Research in Computational Neuroscience aims at developing detailed biophysical and abstract theoretical models of single cells, microcircuits and large neuronal networks in order to understand information processing and memory formation in the brain. Specifically, we built computational models and use them to investigate the biophysical and morphological mechanisms underlying learning and memory processes in various brain regions (hippocampus, prefrontal cortex, amygdala), paying particular attention to dendritic computations.
Computational modeling of the formation of memory traces.
One of the goals of neuroscience is to understand the process via which memories are encoded and stored in the brain. Recent experiments have demonstrated how memories are encoded in specific neuron groups in the brain. Traditionally, it is thought that the strengthening of synaptic connections via synaptic plasticity is the mechanism underlying memory formation in the cortex. New insights indicate that other factors, such as neuronal excitability and competition among neurons may crucially affect the formation of a memory trace. The transcription factor CREB has been shown to modulate the probability of allocation of memory to specific groups of neurons in the Lateral Amygdala.
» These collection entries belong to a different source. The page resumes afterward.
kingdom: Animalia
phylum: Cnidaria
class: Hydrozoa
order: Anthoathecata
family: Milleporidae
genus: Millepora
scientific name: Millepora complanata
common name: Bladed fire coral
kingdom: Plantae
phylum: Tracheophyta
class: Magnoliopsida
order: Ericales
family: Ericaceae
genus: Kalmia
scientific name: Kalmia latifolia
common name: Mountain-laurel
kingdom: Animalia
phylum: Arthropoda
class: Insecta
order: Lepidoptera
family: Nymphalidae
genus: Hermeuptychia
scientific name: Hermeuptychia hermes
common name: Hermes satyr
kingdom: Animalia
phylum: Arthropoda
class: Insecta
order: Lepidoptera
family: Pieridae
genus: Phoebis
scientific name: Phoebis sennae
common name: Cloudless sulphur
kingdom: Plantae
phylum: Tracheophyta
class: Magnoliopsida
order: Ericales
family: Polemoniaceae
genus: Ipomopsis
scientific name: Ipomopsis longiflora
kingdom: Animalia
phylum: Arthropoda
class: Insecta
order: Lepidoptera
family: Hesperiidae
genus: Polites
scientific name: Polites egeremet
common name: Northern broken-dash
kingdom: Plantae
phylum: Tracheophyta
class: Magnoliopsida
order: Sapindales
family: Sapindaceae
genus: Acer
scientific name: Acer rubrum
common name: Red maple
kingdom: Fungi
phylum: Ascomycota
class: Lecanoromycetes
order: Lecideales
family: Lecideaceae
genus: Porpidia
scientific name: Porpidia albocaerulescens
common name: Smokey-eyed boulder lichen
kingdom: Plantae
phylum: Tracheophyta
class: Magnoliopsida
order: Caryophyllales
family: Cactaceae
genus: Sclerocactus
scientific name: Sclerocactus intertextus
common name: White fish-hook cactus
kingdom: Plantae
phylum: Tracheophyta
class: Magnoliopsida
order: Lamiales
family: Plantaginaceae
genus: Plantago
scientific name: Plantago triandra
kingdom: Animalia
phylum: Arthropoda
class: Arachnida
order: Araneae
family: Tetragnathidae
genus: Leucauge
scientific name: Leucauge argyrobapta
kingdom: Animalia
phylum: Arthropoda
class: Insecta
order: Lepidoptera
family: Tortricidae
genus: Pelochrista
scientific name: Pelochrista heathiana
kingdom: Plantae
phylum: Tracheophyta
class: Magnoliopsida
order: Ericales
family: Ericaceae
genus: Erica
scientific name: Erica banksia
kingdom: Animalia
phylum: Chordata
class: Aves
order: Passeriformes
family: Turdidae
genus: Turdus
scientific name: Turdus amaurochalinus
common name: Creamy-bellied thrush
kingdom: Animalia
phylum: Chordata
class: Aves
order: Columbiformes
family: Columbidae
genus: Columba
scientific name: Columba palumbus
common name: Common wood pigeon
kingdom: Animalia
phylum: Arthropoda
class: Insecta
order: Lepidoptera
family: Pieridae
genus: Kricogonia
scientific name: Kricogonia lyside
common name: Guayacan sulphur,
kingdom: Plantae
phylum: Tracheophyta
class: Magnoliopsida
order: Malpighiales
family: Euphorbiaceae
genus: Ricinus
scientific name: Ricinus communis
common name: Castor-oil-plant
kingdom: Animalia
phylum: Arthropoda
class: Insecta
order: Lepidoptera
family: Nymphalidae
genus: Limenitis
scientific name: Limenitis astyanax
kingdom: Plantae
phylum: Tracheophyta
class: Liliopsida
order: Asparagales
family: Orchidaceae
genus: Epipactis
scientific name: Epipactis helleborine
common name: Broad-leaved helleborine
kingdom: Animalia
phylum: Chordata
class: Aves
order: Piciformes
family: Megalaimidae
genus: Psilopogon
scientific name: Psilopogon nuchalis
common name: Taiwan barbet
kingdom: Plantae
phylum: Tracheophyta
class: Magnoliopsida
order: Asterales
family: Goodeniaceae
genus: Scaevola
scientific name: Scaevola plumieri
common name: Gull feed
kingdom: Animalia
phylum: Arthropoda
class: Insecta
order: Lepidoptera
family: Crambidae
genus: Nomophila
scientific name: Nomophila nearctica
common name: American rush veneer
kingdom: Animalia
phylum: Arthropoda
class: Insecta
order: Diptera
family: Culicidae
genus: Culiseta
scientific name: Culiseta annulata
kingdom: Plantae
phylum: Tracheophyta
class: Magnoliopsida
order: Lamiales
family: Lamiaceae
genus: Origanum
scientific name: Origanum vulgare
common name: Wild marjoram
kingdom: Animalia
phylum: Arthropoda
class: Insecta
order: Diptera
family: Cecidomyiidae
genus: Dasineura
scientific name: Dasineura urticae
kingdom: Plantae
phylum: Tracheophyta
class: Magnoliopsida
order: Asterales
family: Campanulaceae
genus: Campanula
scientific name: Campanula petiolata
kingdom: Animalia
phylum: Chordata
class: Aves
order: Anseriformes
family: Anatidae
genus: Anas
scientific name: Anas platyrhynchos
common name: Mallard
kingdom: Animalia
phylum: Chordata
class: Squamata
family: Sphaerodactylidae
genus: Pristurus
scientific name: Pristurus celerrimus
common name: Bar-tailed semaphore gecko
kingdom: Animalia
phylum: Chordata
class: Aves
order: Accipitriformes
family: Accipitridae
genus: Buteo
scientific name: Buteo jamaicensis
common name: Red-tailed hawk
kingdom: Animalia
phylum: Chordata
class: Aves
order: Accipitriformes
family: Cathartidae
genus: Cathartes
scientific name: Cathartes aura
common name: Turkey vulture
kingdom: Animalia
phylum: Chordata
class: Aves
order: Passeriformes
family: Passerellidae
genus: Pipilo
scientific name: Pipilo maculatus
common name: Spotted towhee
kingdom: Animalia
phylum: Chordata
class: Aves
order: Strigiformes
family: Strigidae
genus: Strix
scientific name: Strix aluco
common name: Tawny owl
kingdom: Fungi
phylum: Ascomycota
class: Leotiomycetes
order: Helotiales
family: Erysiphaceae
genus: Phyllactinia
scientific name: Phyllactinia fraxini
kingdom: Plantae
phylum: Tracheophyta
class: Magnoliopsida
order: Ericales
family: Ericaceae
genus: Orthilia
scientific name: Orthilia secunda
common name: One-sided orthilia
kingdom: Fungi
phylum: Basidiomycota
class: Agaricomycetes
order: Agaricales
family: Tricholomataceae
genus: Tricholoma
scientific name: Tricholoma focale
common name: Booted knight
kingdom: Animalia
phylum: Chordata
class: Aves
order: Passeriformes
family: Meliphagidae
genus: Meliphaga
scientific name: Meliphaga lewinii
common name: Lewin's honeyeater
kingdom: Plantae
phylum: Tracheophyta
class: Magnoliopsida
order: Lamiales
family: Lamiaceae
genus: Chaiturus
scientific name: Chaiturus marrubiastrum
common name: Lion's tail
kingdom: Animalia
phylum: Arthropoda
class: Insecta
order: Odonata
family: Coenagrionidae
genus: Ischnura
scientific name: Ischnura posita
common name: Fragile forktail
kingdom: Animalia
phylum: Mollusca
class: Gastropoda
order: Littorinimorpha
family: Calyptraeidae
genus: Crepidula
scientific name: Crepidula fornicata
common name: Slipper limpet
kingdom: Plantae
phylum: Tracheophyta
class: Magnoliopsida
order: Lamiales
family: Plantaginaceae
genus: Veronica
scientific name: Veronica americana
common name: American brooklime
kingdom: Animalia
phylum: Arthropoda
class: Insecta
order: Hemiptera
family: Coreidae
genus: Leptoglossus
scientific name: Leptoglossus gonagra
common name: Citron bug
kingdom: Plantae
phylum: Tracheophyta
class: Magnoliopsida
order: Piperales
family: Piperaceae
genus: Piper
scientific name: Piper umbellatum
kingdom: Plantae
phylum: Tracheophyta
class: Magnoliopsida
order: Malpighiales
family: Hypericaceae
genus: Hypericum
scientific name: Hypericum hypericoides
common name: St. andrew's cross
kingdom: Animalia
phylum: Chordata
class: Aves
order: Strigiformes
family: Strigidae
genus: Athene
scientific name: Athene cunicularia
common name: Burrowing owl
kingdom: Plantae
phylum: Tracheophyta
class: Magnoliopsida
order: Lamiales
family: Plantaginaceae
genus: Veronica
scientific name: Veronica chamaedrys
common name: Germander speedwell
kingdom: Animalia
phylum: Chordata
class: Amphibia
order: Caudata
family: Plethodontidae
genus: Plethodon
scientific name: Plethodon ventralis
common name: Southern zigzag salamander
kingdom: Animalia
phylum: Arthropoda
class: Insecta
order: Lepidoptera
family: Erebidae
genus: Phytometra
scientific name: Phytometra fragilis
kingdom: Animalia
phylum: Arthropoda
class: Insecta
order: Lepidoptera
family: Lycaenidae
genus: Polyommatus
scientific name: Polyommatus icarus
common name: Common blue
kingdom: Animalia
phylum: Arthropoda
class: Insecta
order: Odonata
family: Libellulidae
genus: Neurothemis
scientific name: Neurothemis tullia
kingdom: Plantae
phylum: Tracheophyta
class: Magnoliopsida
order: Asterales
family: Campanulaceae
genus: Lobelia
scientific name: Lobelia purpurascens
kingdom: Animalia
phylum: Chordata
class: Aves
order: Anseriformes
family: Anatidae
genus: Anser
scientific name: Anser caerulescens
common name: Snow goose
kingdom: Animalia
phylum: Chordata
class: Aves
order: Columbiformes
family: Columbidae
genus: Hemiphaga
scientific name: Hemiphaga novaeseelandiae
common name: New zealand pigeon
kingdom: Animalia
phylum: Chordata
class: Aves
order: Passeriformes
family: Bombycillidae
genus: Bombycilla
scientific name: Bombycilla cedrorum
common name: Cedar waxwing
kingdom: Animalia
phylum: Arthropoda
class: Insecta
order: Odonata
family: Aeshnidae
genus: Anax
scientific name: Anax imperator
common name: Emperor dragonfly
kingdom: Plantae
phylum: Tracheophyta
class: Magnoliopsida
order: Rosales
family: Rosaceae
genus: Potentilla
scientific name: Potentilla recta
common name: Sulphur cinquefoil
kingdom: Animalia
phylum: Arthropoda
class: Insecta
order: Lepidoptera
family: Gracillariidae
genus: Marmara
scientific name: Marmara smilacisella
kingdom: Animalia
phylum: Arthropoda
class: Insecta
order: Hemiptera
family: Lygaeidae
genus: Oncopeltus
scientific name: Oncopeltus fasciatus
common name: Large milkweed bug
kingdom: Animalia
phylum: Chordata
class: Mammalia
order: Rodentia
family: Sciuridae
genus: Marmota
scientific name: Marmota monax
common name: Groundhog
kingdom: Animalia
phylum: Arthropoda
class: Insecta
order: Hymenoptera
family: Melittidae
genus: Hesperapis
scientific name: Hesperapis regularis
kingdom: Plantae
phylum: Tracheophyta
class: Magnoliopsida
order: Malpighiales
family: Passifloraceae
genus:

The goal of our computational work is to investigate the process of memory allocation and the properties of the memory trace. By creating a large scale computational model of the lateral amygdala, we aim to investigate how the modulation of excitability, synaptic plasticity, homeostatic plasticity and neuronal inhibition affect the formation of fear memories in the lateral amygdala. These simulations can provide insights in the relationships between memory traces and the role of CREB. Our results can be useful in understanding the outcomes of related behavioral and electrophysiological studies.